He’s not the only one sharing his talent with other local musicians. Accomplished solo artist Natalie Tate also plays guitar with Ark Life and lends her keyboard skills to Porlolo and others. Carl Sorensen plays drums with so many local bands that he needs a spreadsheet to keep track of them all. (He’s currently working with Dragondeer, Chimney Choir and Zach Heckendorf, among others). Scott Conroy of The Raven and The Writing Desk also works with Rossonian and King Cardinal. Gregg Ziemba plays drums for Rubedo and Wheelchair Sports Camp, which also includes Joshua Trinidad, who plays trumpet with...well, you get the idea. Start naming musicians and their projects in Denver, and you uncover an elaborate web of connections.

“There are varieties of musicians and artists in Denver — and, invariably, throughout the country and out into the rest of the world — who naturally overlap with other artistic individuals, and these individuals make it a priority to make art with those very people in their immediate surroundings,” Terry says. “I think people in Colorado like how our environments tend to make us feel; therefore, we are more interconnected with one another.”

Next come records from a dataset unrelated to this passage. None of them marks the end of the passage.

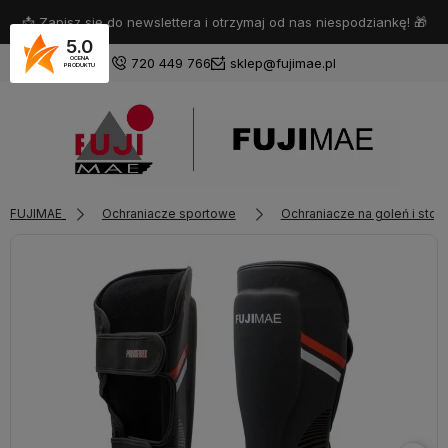
📩 Zapisz się do newslettera i otrzymaj od nas niespodziankę! 🎁
5.0
720 449 766
sklep@fujimae.pl
OCENA
PRODUKTU
Zaloguj się
FUJIMAE
Ochraniacze sportowe
Ochraniacze na goleń i stop
Załóż konto
Wybierz coś dla siebie z naszej aktualnej oferty lub zaloguj
się, aby przywrócić dodane produkty do listy z poprzedniej
sesji.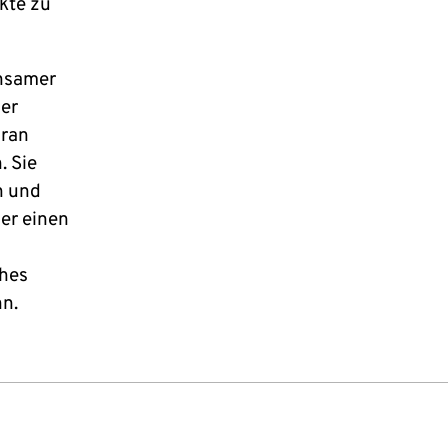
kte zu
insamer
der
aran
. Sie
n und
ber einen
ches
nn.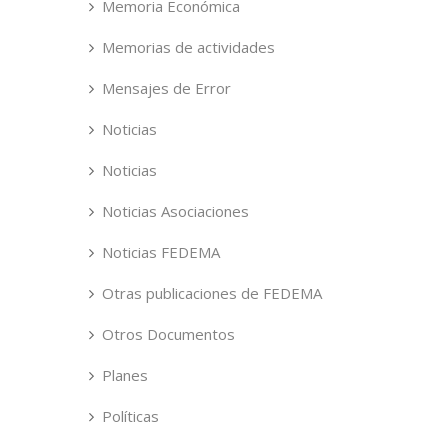
Memoria Económica
Memorias de actividades
Mensajes de Error
Noticias
Noticias
Noticias Asociaciones
Noticias FEDEMA
Otras publicaciones de FEDEMA
Otros Documentos
Planes
Políticas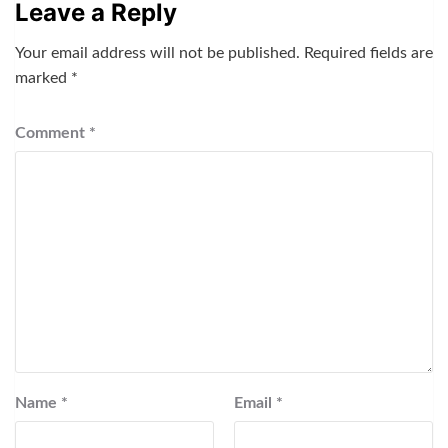
Leave a Reply
Your email address will not be published.
Required fields are
marked
*
Comment
*
Name
*
Email
*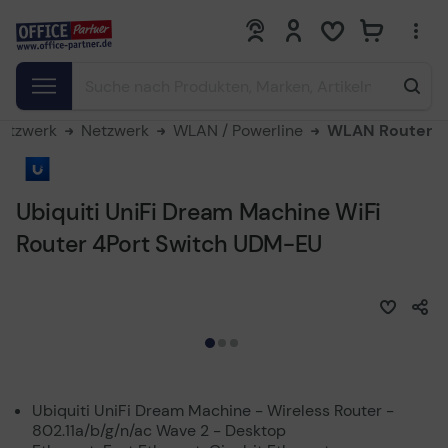
0
0
Netzwerk
Netzwerk
WLAN / Powerline
WLAN Router
Ubiquiti UniFi Dream Machine WiFi
Router 4Port Switch UDM-EU
Ubiquiti UniFi Dream Machine - Wireless Router -
802.11a/b/g/n/ac Wave 2 - Desktop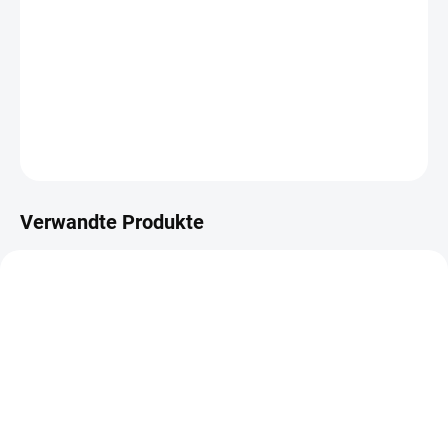
−
+
IN DEN WARENKORB
Album se spirálovým hřbetem s černými listy.
DETAILLIERTE INFORMATIONEN
FRAGEN
ANSEHEN
Verwandte Produkte
AUF LAGER
NA DOTAZ
(2 ST)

This sharing of personnel is the reason the word “community” is so often used when describing the music scene in Denver. But the collaborative spirit has its drawbacks: Sorensen and Casey Sidwell both play with Dragondeer and Zach Heckendorf’s band, which gets complicated when it’s time to tour.

“It works out well most of the time,” says Sorensen. “For instance, when both [acts] plan on touring, it’s been a two-weeks-on, two-weeks-off, back-and-forth sort of rhythm.” But, he concedes, “it makes things tough when one band gets a last-minute offer and the whole rhythm section is planning to be in another part of the country.”

This cross-pollination has also facilitated a constant reinvention that may be unique to Denver.
“In Denver, you see great musicians playing with great acts. It causes the scene to be very fluid, where acts come and go and reshape themselves all the time,” says Sorensen.

That sentiment has been shared by others. Terry has remarked in the past that the lineup for Clouds & Mountains is based more on whoever is around than on a set group of musicians.

At the Westword Music Showcase, there will be more than 100 bands and artists playing, and no doubt plenty of musicians running around the Golden Triangle neighborhood along with the fans. As the Raven’s Conroy puts it, “Denver is just a musician’s city.”

“Nobody supports Denver music more than Denver musicians,” he adds. “Nobody goes to more shows than Denver musicians. At any given show that I go to, I’m sure to run into a Denver musician that I know in the audience. This leads to an interconnected scene, because we’re all talking with, watching and listening to each other, learning who’s best, and using that info when we need a trumpet player, guitar player or singer in our band.”